(Response to Rosamund Urwin and Ben Phillips lecture on Thursday 25 February as part of our Capitalism on the Edge series)
The fourth Capitalism on the Edge lecture hosted Ben Phillips from the charity ActionAid and Rosamund Urwin, a journalist for the London Evening Standard. As a representative from an NGO, Ben spoke on the issue of global inequality, highlighting what it is and why it is important, while Rosamund spoke from a British perspective on the inequalities facing young people in terms of jobs, financial security, and becoming a home-owner. The takeaway message from the evening is nicely summed up by a Louis Brandeis quote: "We may have democracy, or we may have wealth concentrated in the hands of a few, but we cannot have both."
The main discussion concerned the problems which occur when governments treat certain people unjustly, or when big businesses ignore the social and environmental damage caused by their greed. Both speakers persuasively argued that the unequal distribution of wealth and power is the primary driver of poverty, and significantly contributes to worsening conflict and climate change. For me, the discussion split itself into two questions: How can we use politics and campaigning to change the inequalities of the world, and how can we use capitalism itself as a tool for change?
The focus was mainly on the former question of the use of politics and campaigning. Persuading large companies and governments to use their powers responsibly is difficult. Ben argued that in countries which have less stable or democratic systems of government, organising and supporting campaigns is key. Rosamund put across a similar view: in countries such as Britain, young people must use their voice and vote for policies which improve their lives. We must speak out to stop unfair policies from being handed down to the generation with lowest voter turnout, whilst pensioners experience an increase in disposable income. Voter agency, she argued, is key to promoting intergenerational equality.

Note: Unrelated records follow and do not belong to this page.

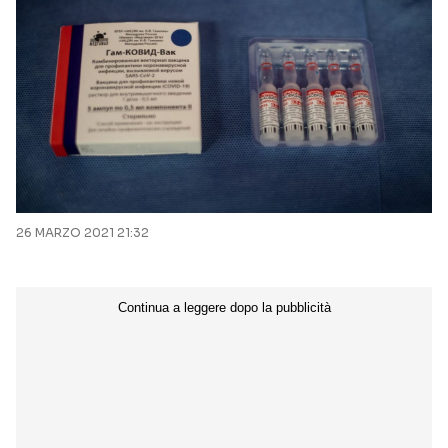
26 MARZO 2021 21:32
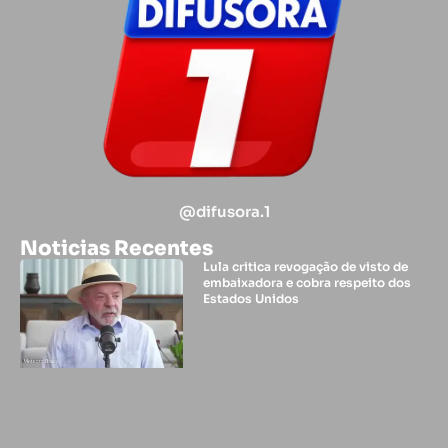
@difusora.1
Noticias Recentes
Lula critica revogação de visto de
embaixadora e cobra respeito dos
Estados Unidos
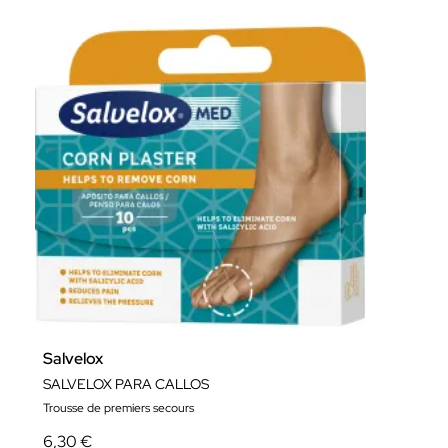
Salvelox
SALVELOX PARA CALLOS
Trousse de premiers secours
6,30 €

A highlight of the lecture dealt with the question of accountability and the need to hold those in power responsible for their actions; if we can make the big businesses who rely most on capitalism more accountable, we can make capitalism work better for more people. Ben shared a brilliant quote from a woman he had met in Brazil: "We made a mistake of thinking that when the good people are in power, we could stop pushing". The message was clear: If you want change, falling quiet is not an option, even when you have exercised your democratic right. Both Ben and Rosamund highlighted the importance of public pressure in holding those in power accountable, via social media or other platforms. Crucially, governments and those with disproportionate wealth must not be allowed to forget their responsibilities as global citizens.
With the evident support for and organisation around political change, the evening made me consider how we could complement these efforts with a push for change through capitalism itself. How do we encourage the poorest demographics to use capitalism to their advantage? How can we help groups of people to organise themselves into cooperatives, which collectively have more bargaining power? If there was a way to make grassroots capitalism and small business ventures attractive to lenders and investors, perhaps we could use the tools of capitalism, as well as those of politics, to empower those who are currently discriminated against.